— begin —
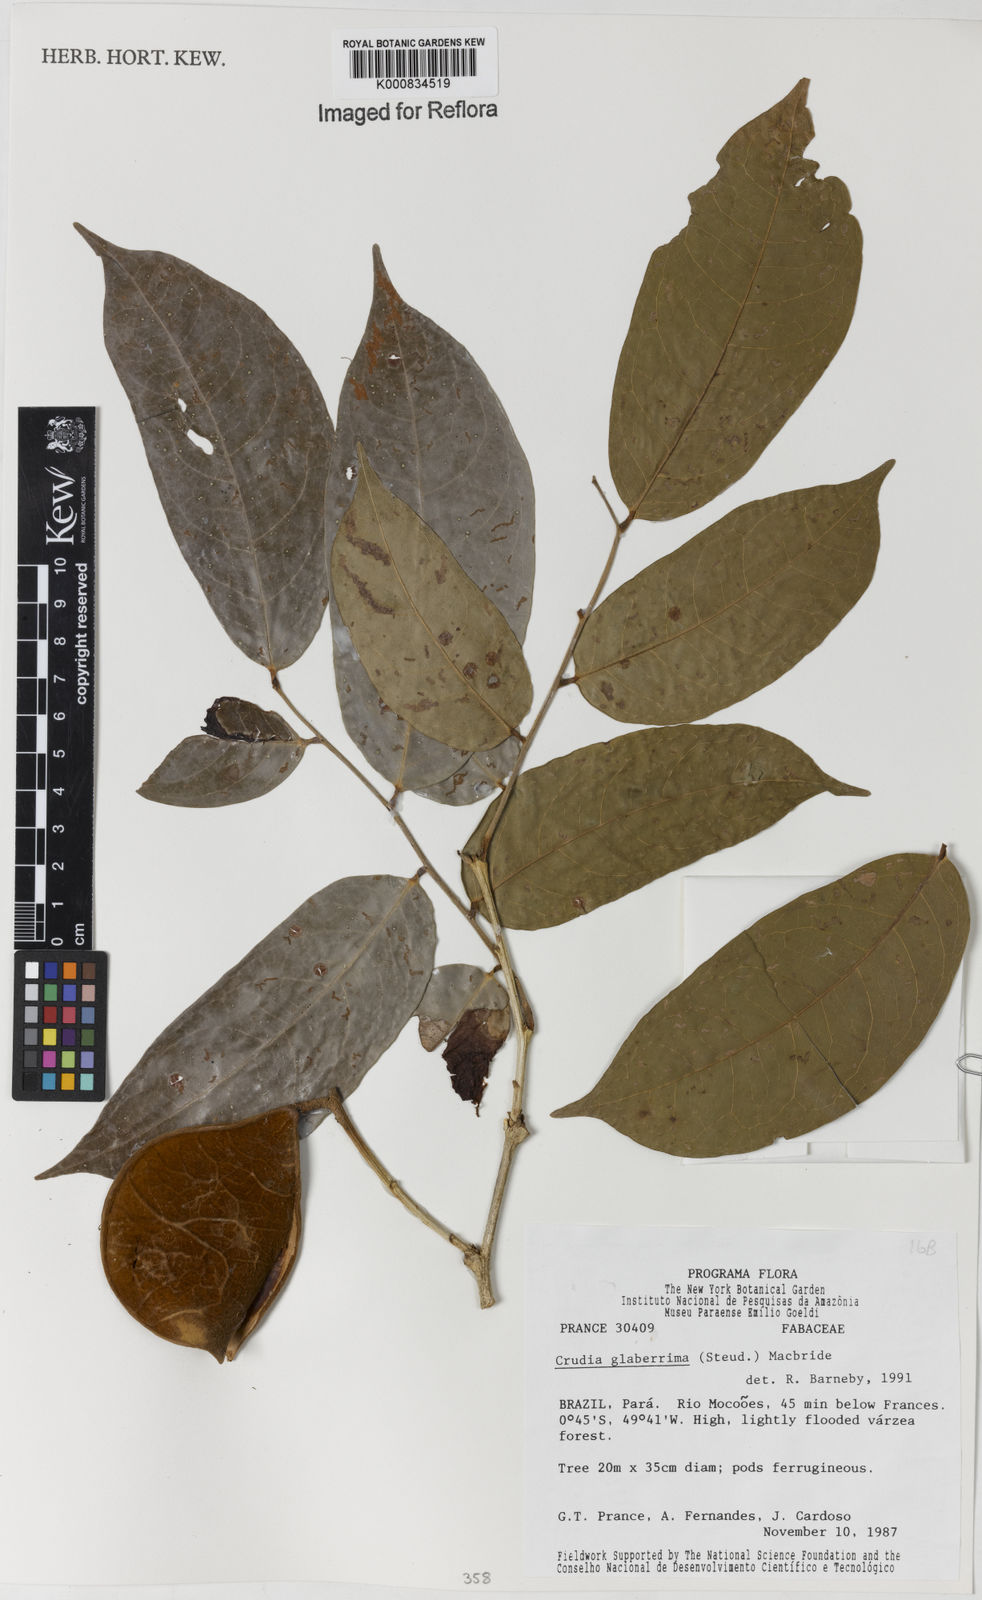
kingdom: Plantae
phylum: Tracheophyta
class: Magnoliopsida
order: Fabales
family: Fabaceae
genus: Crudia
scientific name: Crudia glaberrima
— end —
▸ WORK TO BE COMPLETED
Pull every line of text from the records, copying each one word for word and leaving out the pictures.

▸ WRITTEN SOLUTION
kingdom: Plantae
phylum: Tracheophyta
class: Magnoliopsida
order: Fabales
family: Fabaceae
genus: Crudia
scientific name: Crudia glaberrima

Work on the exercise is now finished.